Но Хомутов неожиданно оторвался от своего Никольсона, однако из рук не выпустил, удерживая пальцами прочитанную страницу.
— А по мне, говоря о Гопкинсе, мы выдаем желаемое за действительность…
— Это как же понять? — в тоне Бардина было легкое раздражение.
— Нашему представлению о современной Америке недостает традиционного демократа, быть может даже этакого демократа-либерала, преемника Линкольна, вот мы и отыскали Гопкинса. Я на самом же деле…
— Да, а на самом деле?
— Ну, какой же он либерал, если он друг Черчилля?
— Вы полагаете, друг?
— Да и сам Черчилль, как свидетельствуют наши посольские в Лондоне, не делает из этого секрета.
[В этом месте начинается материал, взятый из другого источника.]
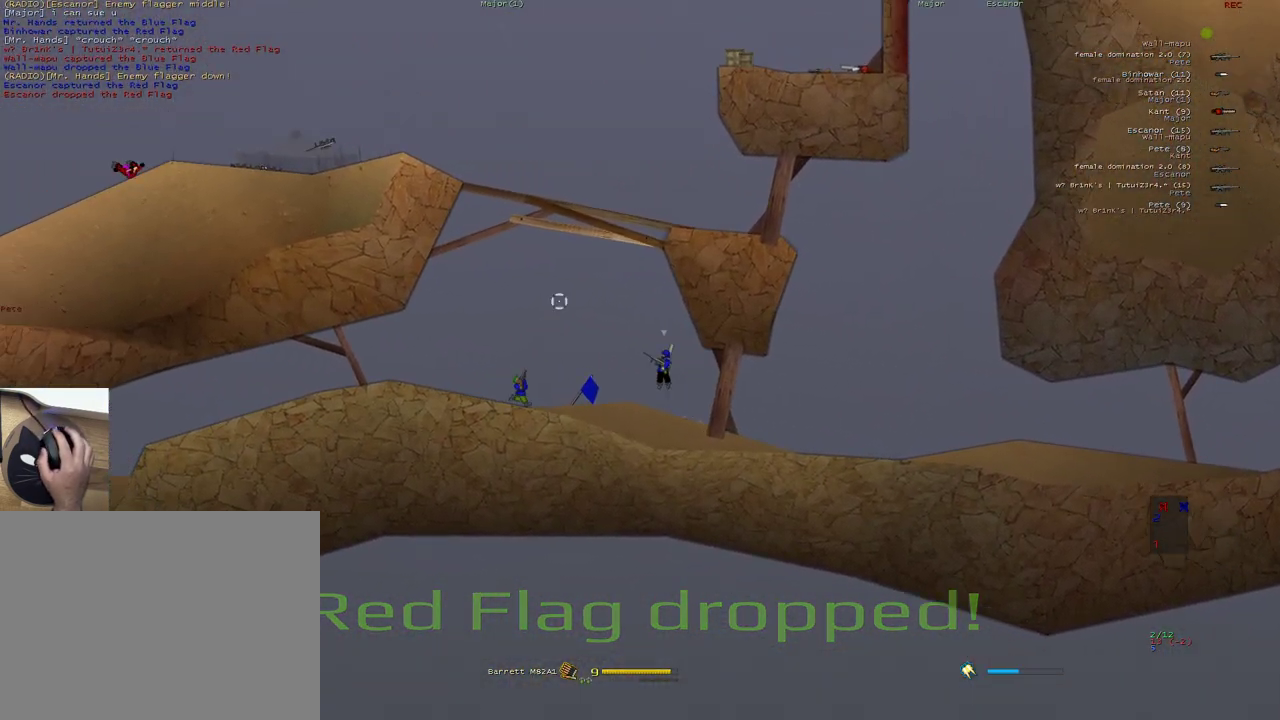
{"keys": ["a", "x"], "mouse": [], "events": [[17, "w", "up"], [50, "mouse_right", "down"], [200, "mouse_right", "up"], [250, "a", "down"], [333, "e", "up"], [483, "x", "down"]]}
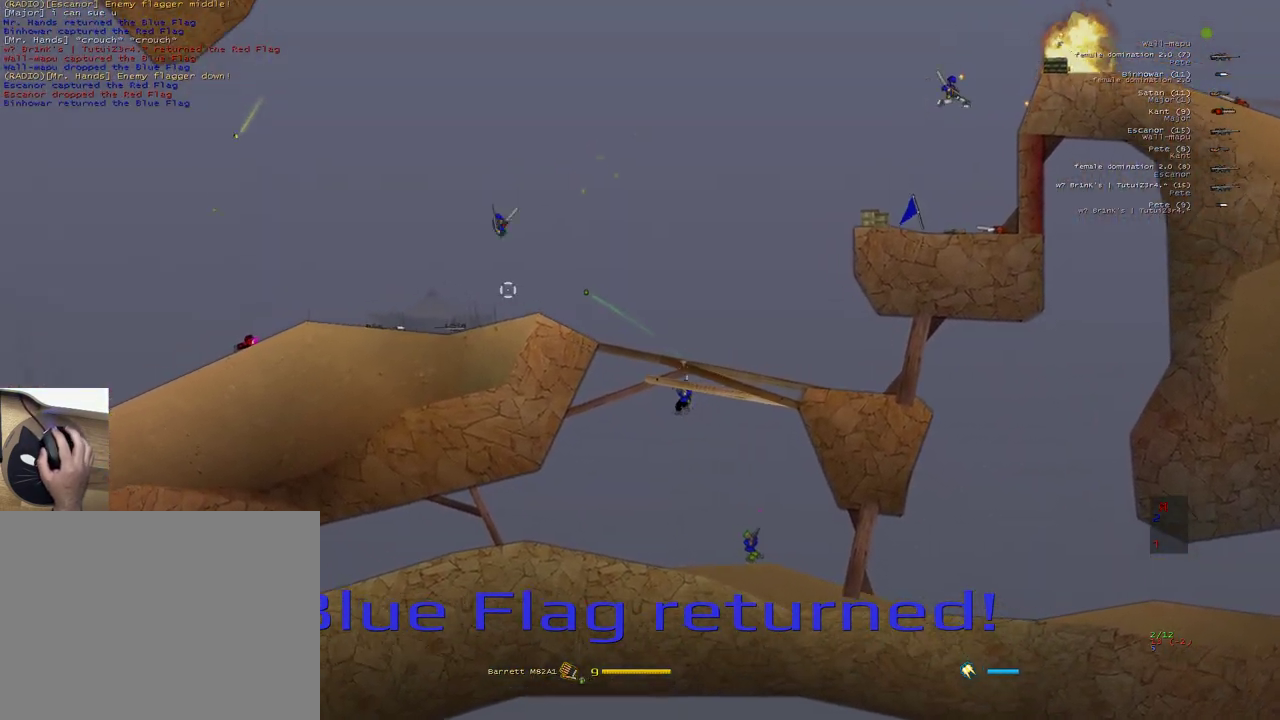
{"keys": ["a", "e"], "mouse": [], "events": [[33, "mouse_right", "down"], [150, "x", "up"], [417, "mouse_right", "up"], [467, "e", "down"]]}
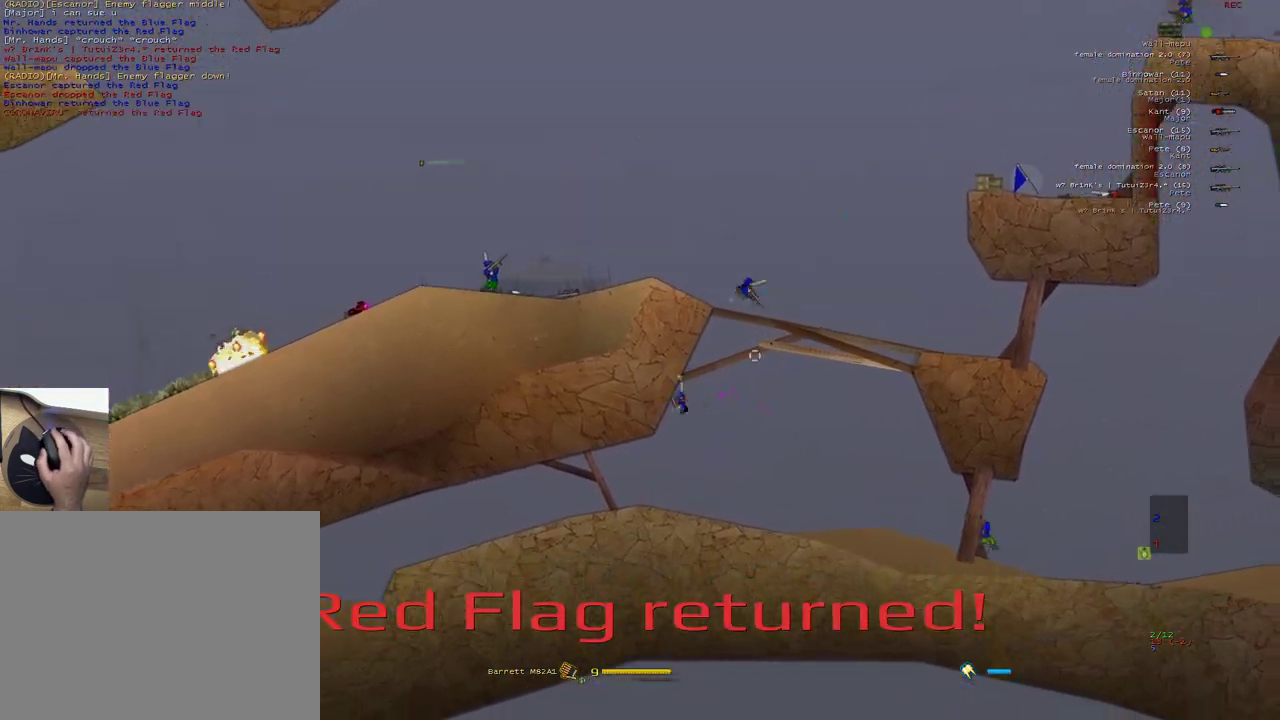
{"keys": ["s"], "mouse": ["left"], "events": [[83, "e", "up"], [333, "a", "up"], [383, "mouse_left", "down"], [383, "s", "down"]]}
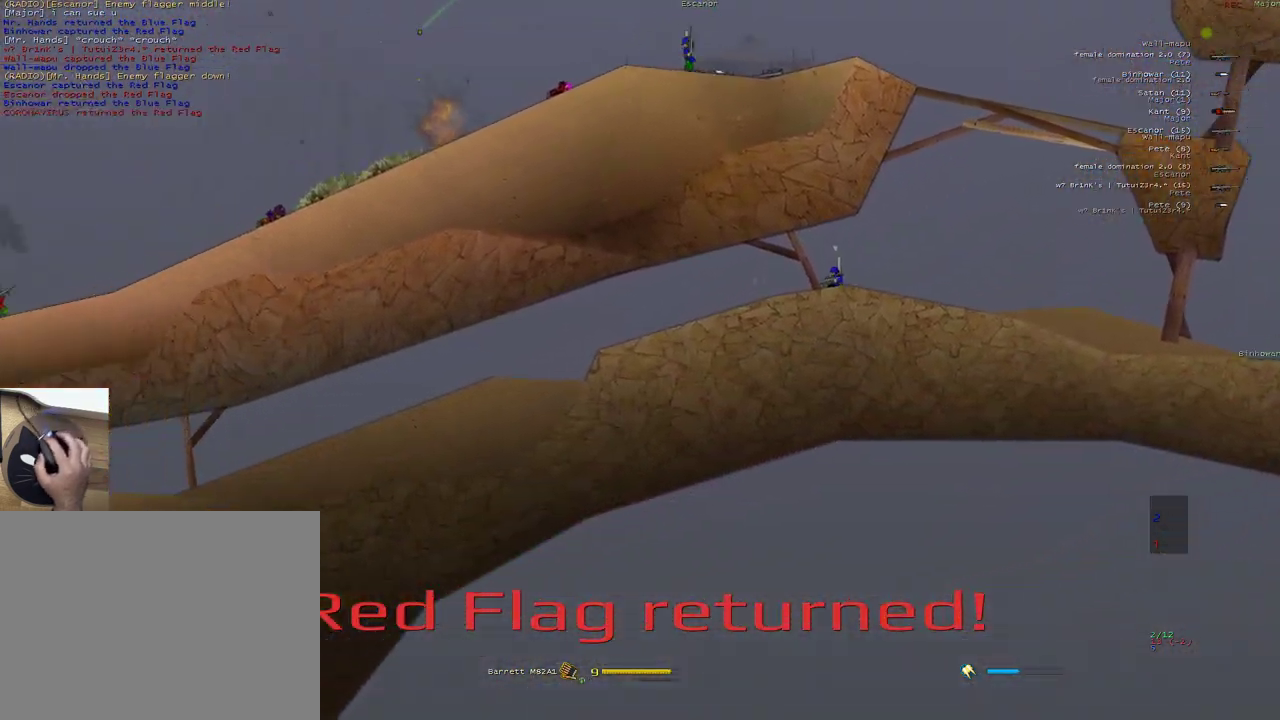
{"keys": ["a", "s"], "mouse": [], "events": [[17, "mouse_left", "up"], [50, "a", "down"]]}
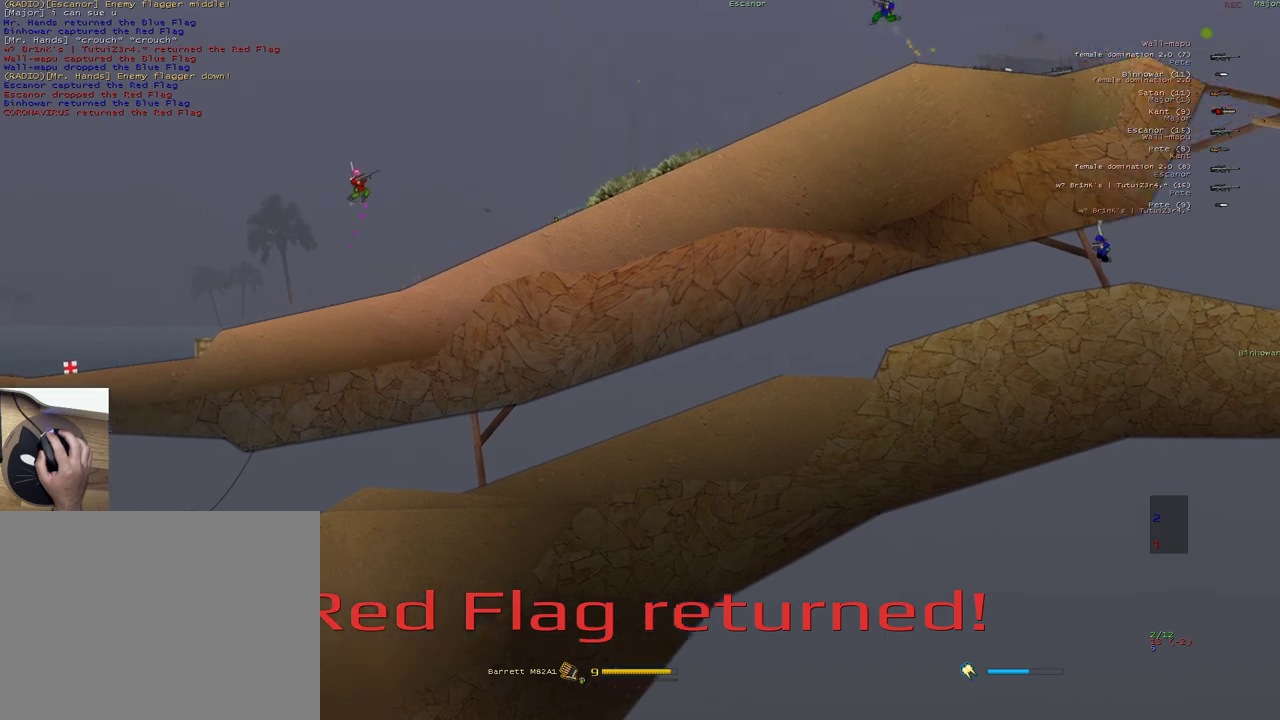
{"keys": ["a", "s"], "mouse": [], "events": [[83, "mouse_left", "down"], [150, "mouse_left", "up"]]}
На рождество получил от Гопкинса телеграмму, в которой черным по белому сказано, что в Америке ему достается за дружбу с Черчиллем. Вы только подумайте: достается за дружбу с Черчиллем…
— Вы видели эту телеграмму?
— Нет.
— Как же вы можете утверждать?
Бардин грозно шевельнулся в своем кресле, засопел, это мрачное сопение было и прежде грозным предзнаменованием — он еще не ввязался в драку, а сердце отбивало ритмы этой драки.
— Как утверждать? — усмехнулся Хомутов, в этой усмешке, которая так не нравилась Бардину, была некая издевка. — А вы спросите Сергея Петровича. Если всем посольским ведомо, то Сергей Петрович как-нибудь знает, а коли знает, то подтвердит. Спросите Сергея Петровича, не робейте…
Ну и противный же человек… И представить непросто, что есть такие люди: чтобы ему хорошо себя чувствовать, надо сказать ближнему что-то неприятное.
— Я говорю, спросите Сергея Петровича, он подтвердит…
— Или опровергнет, — бросил Бардин в гневе. — Вот ведь… хомутовская самонадеянность…
Хомутов встал, откашлялся, грозно откашлялся, — по всему, он готовился не оставить без ответа эту «хомутовскую самонадеянность».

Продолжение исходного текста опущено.